Friday, March 20, 2015

Heavenly Humor!

A married man goes to confessional and says to the priest, "Father, I had an affair with a woman... almost." "What do you mean almost?" question the priest. "Well, we got undressed and rubbed
together, but then I stopped." "Rubbing together is the same as putting it in," explains the priest. "You're not to go near that woman again. Now, say five Hail Mary's and put $50 in the poor box."

The man leaves confessional, says his prayers, and then walks over to the poor box. He pauses for a moment and then decides to leave. The priest quickly runs over to the man and exclaims, "I saw that... you didn't put any money in the poor box!" "Well Father, I rubbed up against it and, like you said, it's the same as putting it in!"


A man who has just died finds himself standing at the gates of Heaven. To his right is standing an attractive women, and to his left is a ladder. The woman speaks, "Come with me through the gate and spend eternity with me, or climb the ladder to success." The man always eager to get ahead in life chooses to climb the ladder.

The man finds an even more beautiful woman standing in front of another gate. Next to her is another ladder. The woman says, "Come with me through the gate and all your fantasies will be granted, or climb the ladder to success." This time the man is tempted, but his greed takes over and he climbs the ladder higher.

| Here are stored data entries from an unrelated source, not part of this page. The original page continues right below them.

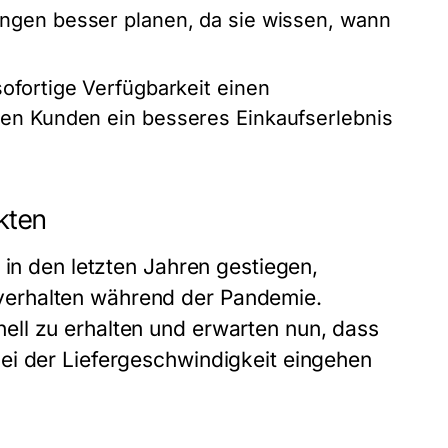
ngen besser planen, da sie wissen, wann
ofortige Verfügbarkeit einen
den Kunden ein besseres Einkaufserlebnis
kten
 in den letzten Jahren gestiegen,
erhalten während der Pandemie.
ll zu erhalten und erwarten nun, dass
ei der Liefergeschwindigkeit eingehen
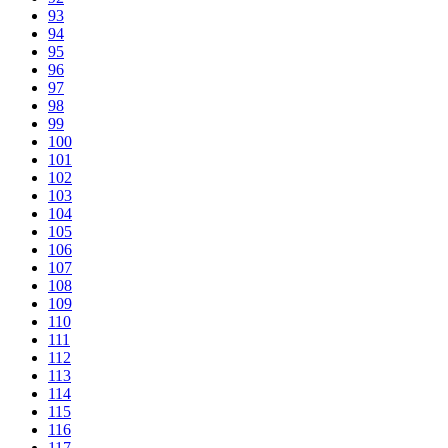
93
94
95
96
97
98
99
100
101
102
103
104
105
106
107
108
109
110
111
112
113
114
115
116
117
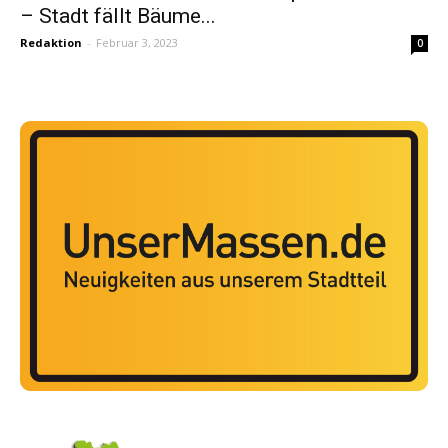
– Stadt fällt Bäume...
Redaktion
-
Februar 3, 2023
0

He again encounters a woman. This woman, however; is the most beautiful woman he has ever seen. She says, "come with me and I will satisfy your deepest desires forever, or climb the ladder to success." The man can't believe his luck. He decides to take his chances and climbs the ladder.

He comes to another gate. This time there is no woman waiting for him. Suddenly an old overweight man walks up to him. "Are you God?" the man asks. "No, I'm Sess."



1 comment:

  1. Bwahahahahahahahaha. That last one is the best one.